= Real to Reel International Film Festival =

The Real to Reel International Film Festival is presented by the Cleveland County Arts Council and held annually in Kings Mountain, North Carolina, at the Joy Performance Center. It was founded in 2000 by Will Eskridge and Noel T. Manning II to offer a forum for independent film, video, and multi-media artists from around the world to showcase their talents and expose the works of these artists to our region.
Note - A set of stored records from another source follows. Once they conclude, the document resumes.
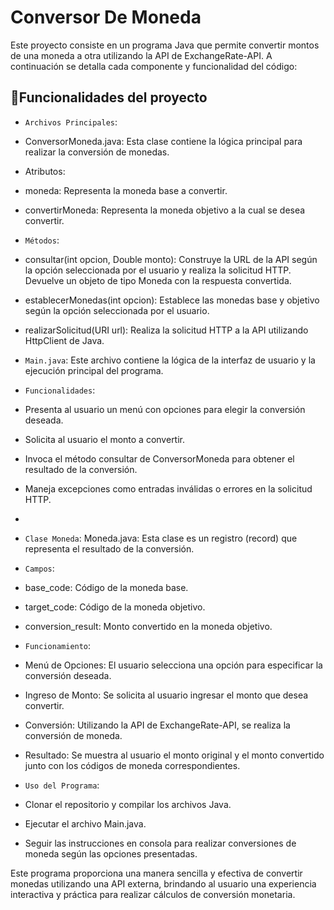 # Conversor De Moneda 

Este proyecto consiste en un programa Java que permite convertir montos de una moneda a otra utilizando la API de ExchangeRate-API. A continuación se detalla cada componente y funcionalidad del código:

## :hammer:Funcionalidades del proyecto

- `Archivos Principales`:
- ConversorMoneda.java: Esta clase contiene la lógica principal para realizar la conversión de monedas.

- Atributos:
- moneda: Representa la moneda base a convertir.
- convertirMoneda: Representa la moneda objetivo a la cual se desea convertir.

- `Métodos`:
- consultar(int opcion, Double monto): Construye la URL de la API según la opción seleccionada por el usuario y realiza la solicitud HTTP. Devuelve un objeto de tipo Moneda con la respuesta convertida.
- establecerMonedas(int opcion): Establece las monedas base y objetivo según la opción seleccionada por el usuario.
- realizarSolicitud(URI url): Realiza la solicitud HTTP a la API utilizando HttpClient de Java.

- `Main.java`: Este archivo contiene la lógica de la interfaz de usuario y la ejecución principal del programa.

- `Funcionalidades`:
- Presenta al usuario un menú con opciones para elegir la conversión deseada.
- Solicita al usuario el monto a convertir.
- Invoca el método consultar de ConversorMoneda para obtener el resultado de la conversión.
- Maneja excepciones como entradas inválidas o errores en la solicitud HTTP.
-
- `Clase Moneda`: Moneda.java: Esta clase es un registro (record) que representa el resultado de la conversión.

- `Campos`:
- base_code: Código de la moneda base.
- target_code: Código de la moneda objetivo.
- conversion_result: Monto convertido en la moneda objetivo.

- `Funcionamiento`:
- Menú de Opciones: El usuario selecciona una opción para especificar la conversión deseada.
- Ingreso de Monto: Se solicita al usuario ingresar el monto que desea convertir.
- Conversión: Utilizando la API de ExchangeRate-API, se realiza la conversión de moneda.
- Resultado: Se muestra al usuario el monto original y el monto convertido junto con los códigos de moneda correspondientes.

- `Uso del Programa`:
- Clonar el repositorio y compilar los archivos Java.
- Ejecutar el archivo Main.java.
- Seguir las instrucciones en consola para realizar conversiones de moneda según las opciones presentadas.

  
Este programa proporciona una manera sencilla y efectiva de convertir monedas utilizando una API externa, brindando al usuario una experiencia interactiva y práctica para realizar cálculos de conversión monetaria.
The venue is the Joy Performance Center, located at 202 S. Railroad Ave., Kings Mountain, North Carolina, a renovated classic theater from the 1940s in Kings Mountain.

== Alumni ==
Real to Reel has a rich history of filmmaking alumni, including the following:

- In 2001, the award for Best Amateur Short Film (Under 18) went to “Mad Cell,” which was created by Matt Duffer, Ross Duffer, and Tristan Smith. Matt and Ross Duffer are twin brothers (commonly credited as the Duffer Brothers) from Durham, NC who are best known as the showrunners of Stranger Things, the wildly popular Emmy-winning Netflix series.
- In 2002, the award for Best Amateur Non-Feature (Under 18) went to Jeff Nichols for “Noble Chrome Pirates.” Nichols is a graduate of UNCSA and a multi-award-winning filmmaker whose features include “Take Shelter” (2011) with Michael Shannon and Jessica Chastain, “Mud” (2012) with Matthew McConaughey, and his latest drama “The Bikeriders,” starring Jodie Comer, Austin Butler, Michael Shannon, Tom Hardy, and others.
- In 2008, Real to Reel featured the narrative short film “Blood Over a Broken Pawn” which was written, directed, and produced by the late Chadwick Boseman. Boseman took the world by storm in his portrayal of the Black Panther in the Marvel Cinematic Universe, and was posthumously nominated for an Oscar for his performance in “Ma Rainey’s Black Bottom” (2020).
- In 2012, Bryce Dallas Howard won Best Director for the narrative short film “When You Find Me.” Howard is a Golden Globes and Critics Choice nominee with acting credits such as “The Help” (2011) and the “Jurassic World” franchise. She has also directed multiple episodes of the “Star Wars” series “The Mandalorian.”
- In 2014, Salisbury, NC native Will Merrick won the Best Short Film award in the Student/Amateur category. Merrick has had a successful career as an editor on feature films like the indie darling “Searching” (2018) and the Hulu original thriller film “Run” (2020). Merrick also co-directed the 2023 box office hit “Missing,” which premiered at the Sundance Film Festival and grossed $48 million at the worldwide box office against a production budget of $7 million.
- In 2016, the Best Professional Short award went to Mageina Tovah for “Hux.” Tovah has been acting in the industry for more than two decades, and is known for her fan-favorite role in the Sam Raimi “Spider-Man” series as Ursula, Peter Parker’s next-door neighbor.

== Annual Awards ==
The 25th Annual Real to Reel International Film Festival was held July 24– 27, 2024, featuring a total of 33 films from nine countries and four continents. Of the 33 films that were screened, 14 interactive filmmaker Q&A sessions were moderated by festival director Thomas Manning. This included an extended discussion with North Carolina–based hip-hop group Little Brother (rappers Phonte and Big Pooh), and filmmaker Holland Randolph Gallagher about their award-winning documentary "May the Lord Watch: The Little Brother Story."